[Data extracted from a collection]
>>
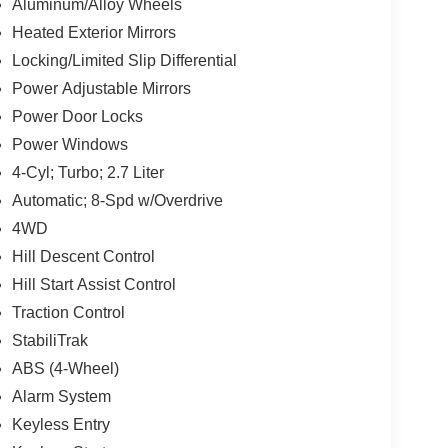
Aluminum/Alloy Wheels
Heated Exterior Mirrors
Locking/Limited Slip Differential
Power Adjustable Mirrors
Power Door Locks
Power Windows
4-Cyl; Turbo; 2.7 Liter
Automatic; 8-Spd w/Overdrive
4WD
Hill Descent Control
Hill Start Assist Control
Traction Control
StabiliTrak
ABS (4-Wheel)
Alarm System
Keyless Entry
<<
Starting at the first line of the data, set down each line exactly until you have copied the line with "ABS (4-Wheel)", but leave the pictures out.

[Answer section]
Aluminum/Alloy Wheels
Heated Exterior Mirrors
Locking/Limited Slip Differential
Power Adjustable Mirrors
Power Door Locks
Power Windows
4-Cyl; Turbo; 2.7 Liter
Automatic; 8-Spd w/Overdrive
4WD
Hill Descent Control
Hill Start Assist Control
Traction Control
StabiliTrak
ABS (4-Wheel)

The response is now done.